За поворотом открывается центральная площадь. Башмаки скользят, человек едва удерживает равновесие. Под мелким песком и пылью стеклянистая поверхность. Неровная, словно стекло застыло натеками и мелким волнами. Человек расчищает участок у края. Край неровный, и похоже, что это сплавленный песок. Когда-то тут полыхало пламя, плавящее камень. Любопытно — искусственное или естественное? Естественному взяться неоткуда. Дальше песка нет, только слегка выпуклая поверхность стеклянистой линзы. В ее темной глубине видны смутные тени. Опустившись на колени, человек смотрит в глубину.
…Левиафан всплывает из темных глубин, следом за ним торопится стайка острозубых ихтиотварей. Они плывут не следом, а сбоку — из распоротого бока левиафана истекает розоватая струя, ихтиотвари наводятся по ней прямо на рану, они догоняют эту огромную тушу, вцепляются в края раны, отрывают куски бледной плоти. Они проникают в тушу все глубже, и, наконец, левиафан перестает двигать плавниками и повисает в толще моря, которого больше нет…
…Люди идут — рядами, колоннами. Не совсем люди, конечно — не забываем, предок человека еще ворует яйца у динозавров, владык белой звезды, что видна над здешним горизонтом даже днем. В щелях забрал видны раскосые глаза, сплошь темные, без белка. Блестят круглые шлемы, вспухают белые султаны взрывов. Рушится стена великого города. Льется кровь на его широких проспектах, в садах и дворцах — багровая кровь, не человеческая. Наблюдатель смеется, облизывая пересохшие губы — кто сказал, что высокая и утонченная цивилизация обязательно гуманна? Из истязаний живых существ тоже можно сделать искусство, можно наслаждаться, насилуя мужчин и женщин, упиваться криками детей, с которых снимают нежную кожу, чтобы сделать из нее изысканное одеяние.

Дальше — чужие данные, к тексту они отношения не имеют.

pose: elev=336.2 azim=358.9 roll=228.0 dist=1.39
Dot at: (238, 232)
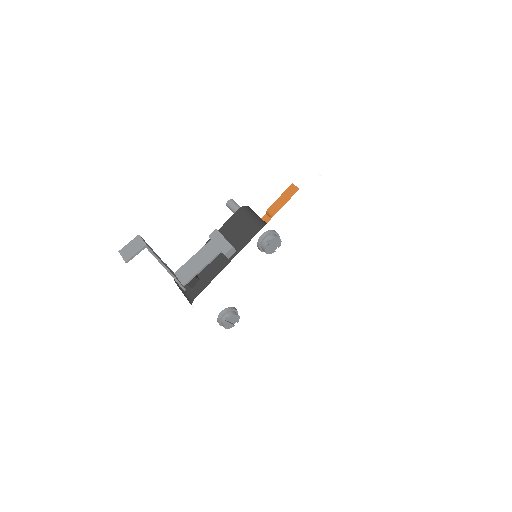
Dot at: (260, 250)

Ветер листает страницы серебряных книг на пепелище, под ногами распятых на обгорелых стенах мудрецов и прекрасных танцовщиц со вспоротыми животами, из которых вываливаются кишки. Юркие ящерицы выедают мозг из их черепов, лакомятся запекшимися глазами — вот и вся мудрость, вот и вся поэзия…
Человек отрывает тяжелую голову от неровной поверхности. Там — темнота. Ничего нет. Внутри шлема горит красным индикатор. Кислород, конечно. Точка невозврата. Краулер отвечает на запрос все тем же кодом, который означает «двигатель неисправен».
Стены — гладкие, серые, округло обтесанные временем, смыкаются, отсекая выход.
Кто-то трогает человека за плечо.
Они невысоки ростом, тонки в кости, и огромные глаза над закрывающими лица вуалями — нелюдские, сплошь темные, без белка.